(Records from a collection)
════════════════════
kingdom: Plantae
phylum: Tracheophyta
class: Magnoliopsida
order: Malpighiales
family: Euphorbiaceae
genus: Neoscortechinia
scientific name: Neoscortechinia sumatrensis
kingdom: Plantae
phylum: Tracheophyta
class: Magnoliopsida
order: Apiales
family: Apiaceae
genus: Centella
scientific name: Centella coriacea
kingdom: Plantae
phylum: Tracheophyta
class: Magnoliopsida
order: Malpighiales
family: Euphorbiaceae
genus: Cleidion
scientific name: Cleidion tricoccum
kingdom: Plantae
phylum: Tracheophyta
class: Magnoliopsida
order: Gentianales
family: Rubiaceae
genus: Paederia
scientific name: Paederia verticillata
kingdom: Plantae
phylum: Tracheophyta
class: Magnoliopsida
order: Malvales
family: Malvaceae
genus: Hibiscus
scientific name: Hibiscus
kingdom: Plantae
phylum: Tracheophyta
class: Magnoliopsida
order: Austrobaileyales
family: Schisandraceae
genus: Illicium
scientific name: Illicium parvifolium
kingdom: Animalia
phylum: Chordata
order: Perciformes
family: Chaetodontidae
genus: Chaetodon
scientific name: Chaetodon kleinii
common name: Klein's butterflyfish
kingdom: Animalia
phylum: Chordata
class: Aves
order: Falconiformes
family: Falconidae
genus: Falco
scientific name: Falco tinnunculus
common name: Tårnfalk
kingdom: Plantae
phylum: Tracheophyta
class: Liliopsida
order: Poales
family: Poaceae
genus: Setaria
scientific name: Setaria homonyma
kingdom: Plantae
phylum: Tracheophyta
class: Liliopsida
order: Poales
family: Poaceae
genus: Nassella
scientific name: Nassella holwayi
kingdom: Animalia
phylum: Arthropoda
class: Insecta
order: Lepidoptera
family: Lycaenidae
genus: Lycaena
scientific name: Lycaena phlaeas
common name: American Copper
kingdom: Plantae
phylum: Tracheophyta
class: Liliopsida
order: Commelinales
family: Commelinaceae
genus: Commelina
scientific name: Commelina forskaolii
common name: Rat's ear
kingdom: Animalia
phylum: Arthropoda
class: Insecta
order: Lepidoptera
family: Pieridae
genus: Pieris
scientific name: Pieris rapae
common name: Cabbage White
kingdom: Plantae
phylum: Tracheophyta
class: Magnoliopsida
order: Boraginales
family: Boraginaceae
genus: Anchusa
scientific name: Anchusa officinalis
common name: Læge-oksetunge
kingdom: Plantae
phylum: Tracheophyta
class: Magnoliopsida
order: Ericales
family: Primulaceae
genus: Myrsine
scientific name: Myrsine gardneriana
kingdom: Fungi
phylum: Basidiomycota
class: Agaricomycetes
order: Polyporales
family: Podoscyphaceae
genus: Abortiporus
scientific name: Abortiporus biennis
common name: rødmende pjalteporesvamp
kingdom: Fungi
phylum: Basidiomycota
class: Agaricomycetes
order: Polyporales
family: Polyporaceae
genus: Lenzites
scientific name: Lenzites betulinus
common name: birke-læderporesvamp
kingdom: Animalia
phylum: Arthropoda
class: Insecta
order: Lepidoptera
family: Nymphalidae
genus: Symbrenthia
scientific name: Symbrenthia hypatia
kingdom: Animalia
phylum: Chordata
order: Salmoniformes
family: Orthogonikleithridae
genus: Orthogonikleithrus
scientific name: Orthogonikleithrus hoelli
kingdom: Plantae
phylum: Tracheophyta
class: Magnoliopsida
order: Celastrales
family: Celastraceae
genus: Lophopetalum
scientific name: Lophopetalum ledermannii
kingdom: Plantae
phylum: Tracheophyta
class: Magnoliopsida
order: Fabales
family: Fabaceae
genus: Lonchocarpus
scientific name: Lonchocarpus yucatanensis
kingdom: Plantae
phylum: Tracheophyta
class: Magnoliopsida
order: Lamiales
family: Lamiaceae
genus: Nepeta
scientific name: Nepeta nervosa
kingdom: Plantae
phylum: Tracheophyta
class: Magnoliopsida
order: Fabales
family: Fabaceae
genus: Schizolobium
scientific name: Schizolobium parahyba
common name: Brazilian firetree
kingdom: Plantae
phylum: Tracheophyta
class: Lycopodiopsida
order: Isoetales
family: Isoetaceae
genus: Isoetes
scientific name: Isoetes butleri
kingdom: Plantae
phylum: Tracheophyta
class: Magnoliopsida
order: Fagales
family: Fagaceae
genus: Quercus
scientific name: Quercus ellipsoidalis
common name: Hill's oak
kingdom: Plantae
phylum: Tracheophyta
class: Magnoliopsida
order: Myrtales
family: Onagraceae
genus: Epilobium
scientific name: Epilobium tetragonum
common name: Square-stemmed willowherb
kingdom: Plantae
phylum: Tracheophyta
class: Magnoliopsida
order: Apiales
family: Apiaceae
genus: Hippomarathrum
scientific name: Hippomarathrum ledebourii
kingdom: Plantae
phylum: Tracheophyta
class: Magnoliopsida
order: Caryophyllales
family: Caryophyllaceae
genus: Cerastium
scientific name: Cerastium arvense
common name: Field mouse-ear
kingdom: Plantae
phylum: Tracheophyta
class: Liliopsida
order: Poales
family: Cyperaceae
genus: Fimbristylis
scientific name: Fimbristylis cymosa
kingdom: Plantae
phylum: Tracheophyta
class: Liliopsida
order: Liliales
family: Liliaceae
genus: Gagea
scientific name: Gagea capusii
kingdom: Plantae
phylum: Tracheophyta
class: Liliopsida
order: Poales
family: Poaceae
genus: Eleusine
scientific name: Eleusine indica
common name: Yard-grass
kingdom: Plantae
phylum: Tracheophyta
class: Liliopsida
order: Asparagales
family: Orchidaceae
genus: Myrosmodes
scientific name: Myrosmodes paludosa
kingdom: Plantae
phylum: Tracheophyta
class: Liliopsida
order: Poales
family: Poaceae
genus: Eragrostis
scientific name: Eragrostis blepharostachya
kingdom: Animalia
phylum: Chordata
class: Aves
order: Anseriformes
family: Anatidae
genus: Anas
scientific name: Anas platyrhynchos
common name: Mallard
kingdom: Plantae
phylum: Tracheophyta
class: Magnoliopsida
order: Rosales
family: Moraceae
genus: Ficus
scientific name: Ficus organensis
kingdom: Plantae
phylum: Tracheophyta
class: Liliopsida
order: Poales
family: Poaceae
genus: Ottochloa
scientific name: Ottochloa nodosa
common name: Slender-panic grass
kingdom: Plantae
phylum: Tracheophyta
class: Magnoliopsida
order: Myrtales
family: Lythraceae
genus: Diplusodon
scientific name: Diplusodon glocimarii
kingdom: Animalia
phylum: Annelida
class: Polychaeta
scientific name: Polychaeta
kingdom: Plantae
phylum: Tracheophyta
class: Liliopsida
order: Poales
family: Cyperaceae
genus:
════════════════════
» **Aim**: Retype everything from the start of the records down to the line that contains "genus: Cleidion". Include that line.

» **Correct output**:
kingdom: Plantae
phylum: Tracheophyta
class: Magnoliopsida
order: Malpighiales
family: Euphorbiaceae
genus: Neoscortechinia
scientific name: Neoscortechinia sumatrensis
kingdom: Plantae
phylum: Tracheophyta
class: Magnoliopsida
order: Apiales
family: Apiaceae
genus: Centella
scientific name: Centella coriacea
kingdom: Plantae
phylum: Tracheophyta
class: Magnoliopsida
order: Malpighiales
family: Euphorbiaceae
genus: Cleidion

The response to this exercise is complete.